KARACHI: Posting its highest-ever quarterly earnings, Engro Foods reported on Tuesday a net profit of Rs1.1 billion for Jan-Mar, up 4% from the same three-month period of 2015.
The result, which did not contain any cash dividend, was higher than market expectations.
Although the year-on-year increase in profit was rather small, earnings jumped enormously on a sequential basis in the first three months of 2016. Bottom line growth on a quarterly basis clocked up at 97.5% mainly because of improved gross margins in Jan-Mar.
Despite an uptick in the bottom line of the company, revenues shrank roughly 7% on a year-on-year basis to Rs11.7 billion. According to AKD Securities, gross margins increased 80 basis points to 28.1% in Jan-Mar on account of the downtrend in international dairy prices and seasonality.
“While Jan-Mar result has surprised positively, we believe revenue shrinkage remains a persistent problem.
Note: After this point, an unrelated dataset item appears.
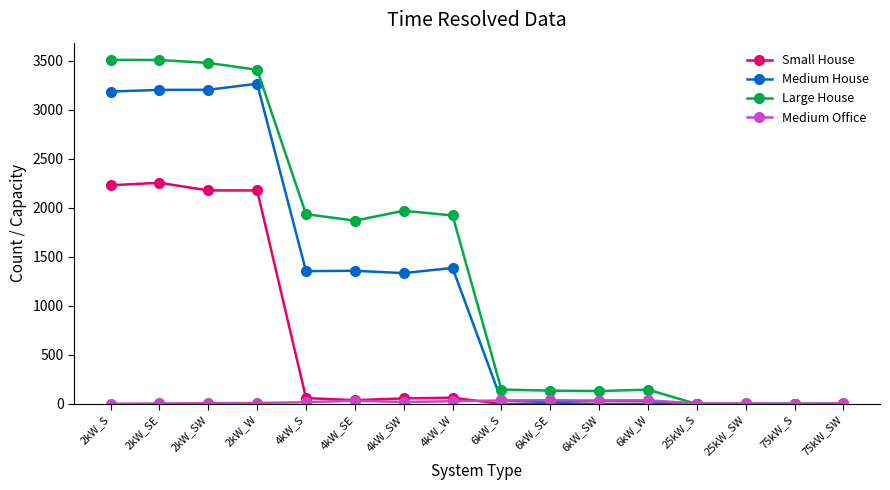

The value of Medium House at 25kW_SW is 1945. True or false?

False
Vigilance in this regard is a must, given the increasing competitive pressures, particularly in the tea whitener segment where Engro Foods commands market leadership,” it said while referring to new brands of CupShup and DosTea introduced by rival food companies.
Above-expectation earnings report resulted in the Engro Foods stock closing up by 0.6% to Rs154.92 per share.
Published in The Express Tribune, April 20th, 2016.